Association of the CTLA-4 Gene 49 A/G Polymorphism With Type 1 Diabetes and Autoimmune Thyroid Disease in Japanese Children

Abstract

OBJECTIVE—To clarify the role of the T-lymphocyte–associated-4 (CTLA-4) polymorphism in the susceptibility to child-onset type 1 diabetes with regard to its clinical characteristics and complications with autoimmune thyroid disease (AITD) in the Japanese population.

RESEARCH DESIGN AND METHODS—The CTLA-4 49 A/G polymorphism was detected by the PCR-restriction fragment–length polymorphism (RFLP) method in 97 type 1 diabetic subjects and 20 patients with Graves’ disease, a cohort which included 4 patients who also had type 1 diabetes.

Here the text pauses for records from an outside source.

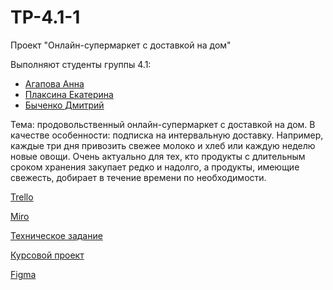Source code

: # TP-4.1-1
Проект "Онлайн-супермаркет с доставкой на дом"

Выполняют студенты группы 4.1:
+ [Агапова Анна](https://github.com/annanaseek)
+ [Плаксина Екатерина](https://github.com/PlaksinaKate)
+ [Быченко Дмитрий](https://github.com/barmoleq)

Тема: продовольственный онлайн-супермаркет с доставкой на дом.
В качестве особенности: подписка на интервальную доставку. Например, каждые три дня привозить свежее молоко и хлеб или каждую неделю новые овощи.
Очень актуально для тех, кто продукты с длительным сроком хранения закупает редко и надолго, а продукты, имеющие свежесть, добирает в течение времени по необходимости.

[Trello](https://trello.com/b/7KWOvnPF/%D0%BE%D0%BD%D0%BB%D0%B0%D0%B9%D0%BD-%D1%81%D1%83%D0%BF%D0%B5%D1%80%D0%BC%D0%B0%D1%80%D0%BA%D0%B5%D1%82)

[Miro](https://miro.com/app/board/uXjVOH2eo38=/?invite_link_id=800835930892)

[Техническое задание](https://github.com/annanaseek/TP-4.1-1/blob/main/Documents/%D0%A2%D0%B5%D1%85%D0%BD%D0%B8%D1%87%D0%B5%D1%81%D0%BA%D0%BE%D0%B5%20%D0%B7%D0%B0%D0%B4%D0%B0%D0%BD%D0%B8%D0%B5.pdf)

[Курсовой проект](https://github.com/annanaseek/TP-4.1-1/blob/main/%D0%9A%D0%9F.docx)

[Figma](https://www.figma.com/file/J11JgDtYf9OiWlcxJ77rij/%D0%9F%D1%80%D0%BE%D0%B4%D0%BE%D0%B2%D0%BE%D0%BB%D1%8C%D1%81%D1%82%D0%B2%D0%B5%D0%BD%D0%BD%D1%8B%D0%B9-%D0%BE%D0%BD%D0%BB%D0%B0%D0%B9%D0%BD-%D1%81%D1%83%D0%BF%D0%B5%D1%80%D0%BC%D0%B0%D1%80%D0%BA%D0%B5%D1%82?node-id=0%3A1)

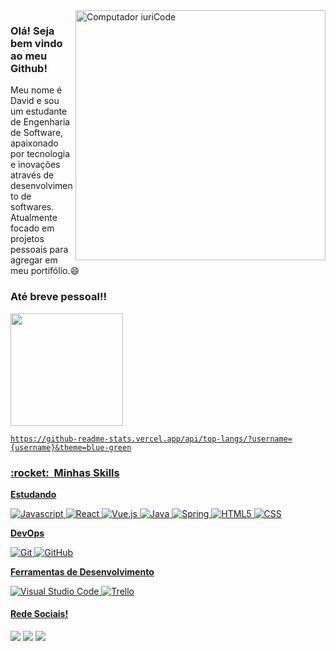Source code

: <img src="https://raw.githubusercontent.com/MicaelliMedeiros/micaellimedeiros/master/image/computer-illustration.png" min-width="400px" max-width="400px" width="400px" align="right" alt="Computador iuriCode">

### Olá! Seja bem vindo ao meu Github!

Meu nome é David e sou um estudante de Engenharia de Software, apaixonado por tecnologia e inovações através de desenvolvimento de softwares. Atualmente focado em projetos pessoais para agregar em meu portifólio.😄

### Até breve pessoal!!
<div>
  <a href="https://github.com/EugenioApollon">
  <img height="180em" src="https://github-readme-stats.vercel.app/api?username=EugenioApollon&show_icons=true&theme=dracula&include_all_commits=true&count_private=true"/>
    
    https://github-readme-stats.vercel.app/api/top-langs/?username={username}&theme=blue-green
  
<h3> :rocket: &nbsp;Minhas Skills </h3>

**Estudando**

  ![Javascript](https://img.shields.io/badge/JavaScript-F7DF1E?style=for-the-badge&logo=javascript&logoColor=black)
  ![React](	https://img.shields.io/badge/React-20232A?style=for-the-badge&logo=react&logoColor=61DAFB)
  ![Vue.js](https://img.shields.io/badge/Vue.js-35495E?style=for-the-badge&logo=vue.js&logoColor=4FC08D)
  ![Java](https://img.shields.io/badge/Java-ED8B00?style=for-the-badge&logo=java&logoColor=white)
  ![Spring](https://img.shields.io/badge/Spring-6DB33F?style=for-the-badge&logo=spring&logoColor=white)
  ![HTML5](https://img.shields.io/badge/HTML5-E34F26?style=for-the-badge&logo=html5&logoColor=white)
  ![CSS](https://img.shields.io/badge/CSS3-1572B6?style=for-the-badge&logo=css3&logoColor=white)

**DevOps**

  ![Git](https://img.shields.io/badge/-Git-333333?style=flat&logo=git)
  ![GitHub](https://img.shields.io/badge/-GitHub-333333?style=flat&logo=github)

**Ferramentas de Desenvolvimento**

  ![Visual Studio Code](https://img.shields.io/badge/-Visual%20Studio%20Code-333333?style=flat&logo=visual-studio-code&logoColor=007ACC)
  ![Trello](https://img.shields.io/badge/-Trello-333333?style=flat&logo=trello&logoColor=007ACC)
    
#### Rede Sociais!
<p align="left">
  <a href="https://www.linkedin.com/in/david-eugenio-softwareengineer/" alt="Linkedin">
  <img src="https://img.shields.io/badge/-Linkedin-0e76a8?style=flat-square&logo=Linkedin&logoColor=white&link=https://www.linkedin.com/in/david-eugenio-softwareengineer/"/></a>

  <a href="https://www.facebook.com/david.eugenio.10420" alt="Facebook">
  <img src="https://img.shields.io/badge/-Facebook-3b5998?style=flat-square&labelColor=3b5998&logo=facebook&logoColor=white&link=https://www.facebook.com/david.eugenio.10420"/></a>

  <a href="https://www.instagram.com/david.efpereira/" alt="Instagram">
  <img src="https://img.shields.io/badge/-Instagram-DF0174?style=flat-square&labelColor=DF0174&logo=instagram&logoColor=white&link=https://www.instagram.com/david.efpereira/"/></a>
</p>  
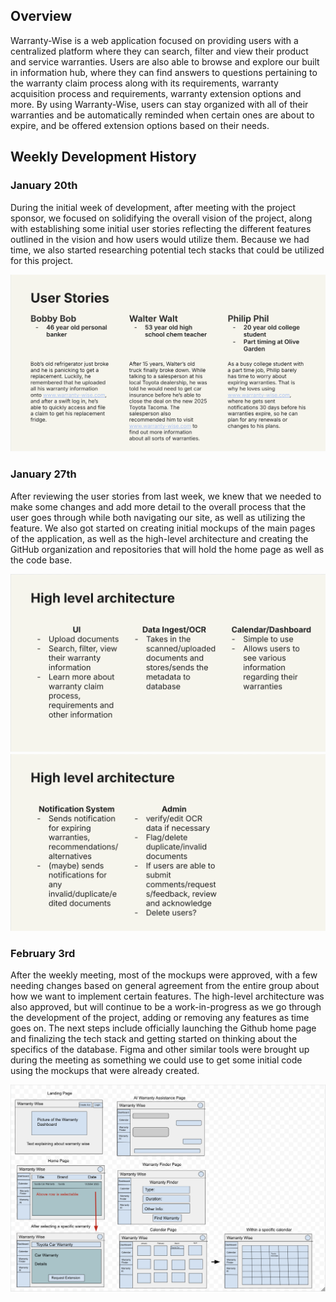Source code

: ## Overview 
Warranty-Wise is a web application focused on providing users with a centralized platform where they can search, filter and view their product and service warranties. Users are also able to browse and explore our built in information hub, where they can find answers to questions pertaining to the warranty claim process along with its requirements, warranty acquisition process and requirements, warranty extension options and more. By using Warranty-Wise, users can stay organized with all of their warranties and be automatically reminded when certain ones are about to expire, and be offered extension options based on their needs. 

## Weekly Development History

### January 20th
During the initial week of development, after meeting with the project sponsor, we focused on solidifying the overall vision of the project, along with establishing some initial user stories reflecting the different features outlined in the vision and how users would utilize them. Because we had time, we also started researching potential tech stacks that could be utilized for this project. 

![](doc/initial-user-stories.png)

### January 27th
After reviewing the user stories from last week, we knew that we needed to make some changes and add more detail to the overall process that the user goes through while both navigating our site, as well as utilizing the feature. We also got started on creating initial mockups of the main pages of the application, as well as the high-level architecture and creating the GitHub organization and repositories that will hold the home page as well as the code base. 

![](doc/architecture1.png)
![](doc/architecture2.png)

### February 3rd
After the weekly meeting, most of the mockups were approved, with a few needing changes based on general agreement from the entire group about how we want to implement certain features. The high-level architecture was also approved, but will continue to be a work-in-progress as we go through the development of the project, adding or removing any features as time goes on. The next steps include officially launching the Github home page and finalizing the tech stack and getting started on thinking about the specifics of the database. Figma and other similar tools were brought up during the meeting as something we could use to get some initial code using the mockups that were already created. 

![](doc/mockups.png)
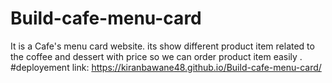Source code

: # Build-cafe-menu-card
It is a Cafe's menu card website. its show different product item related to the coffee and dessert with price so we can order product item easily .
#deployement link: https://kiranbawane48.github.io/Build-cafe-menu-card/
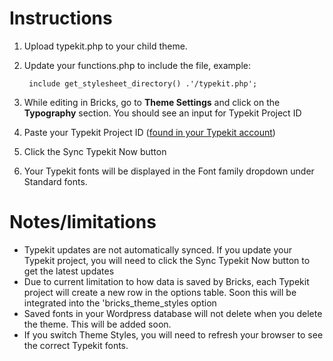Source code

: # Instructions

1. Upload typekit.php to your child theme.
2. Update your functions.php to include the file, example:

        include get_stylesheet_directory() .'/typekit.php';
3. While editing in Bricks, go to **Theme Settings** and click on the **Typography** section. You should see an input for Typekit Project ID
4. Paste your Typekit Project ID ([found in your Typekit account](https://fonts.adobe.com/my_fonts#web_projects-section))
5. Click the Sync Typekit Now button
6. Your Typekit fonts will be displayed in the Font family dropdown under Standard fonts.

# Notes/limitations
- Typekit updates are not automatically synced. If you update your Typekit project, you will need to click the Sync Typekit Now button to get the latest updates
- Due to current limitation to how data is saved by Bricks, each Typekit project will create a new row in the options table. Soon this will be integrated into the 'bricks_theme_styles option
- Saved fonts in your Wordpress database will not delete when you delete the theme. This will be added soon.
- If you switch Theme Styles, you will need to refresh your browser to see the correct Typekit fonts.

RESULTS—The genotypes and allele frequencies of this polymorphism did not differ between the type 1 diabetic subjects and the control subjects. The G allele frequency was 63.9% in the type 1 diabetic subjects. The G allele frequency in the subgroup of patients with a high titer of autoantibodies to the GAD antibody (Ab) was 72.9% (P = 0.0499 vs. control subjects); in the subgroup of patients without HLA DRB1*0405, it was 72.6% (P = 0.0271 vs. control subjects); and in the subgroup of patients with a residual β-cell function, it was 78.6% (P = 0.0391 vs. control subjects). The G allele frequency in the patients with Graves’ disease was also significantly higher at 78.1% (P = 0.0405 vs. control subjects). Furthermore, the frequency in our diabetic subjects complicated with Graves’ disease was even higher (87.5%).

CONCLUSIONS—We have demonstrated that a distinct association exists between the G allele of CTLA-4 and high values of GAD Ab, residual β-cell function, and the absence of HLA-DRB1*0405.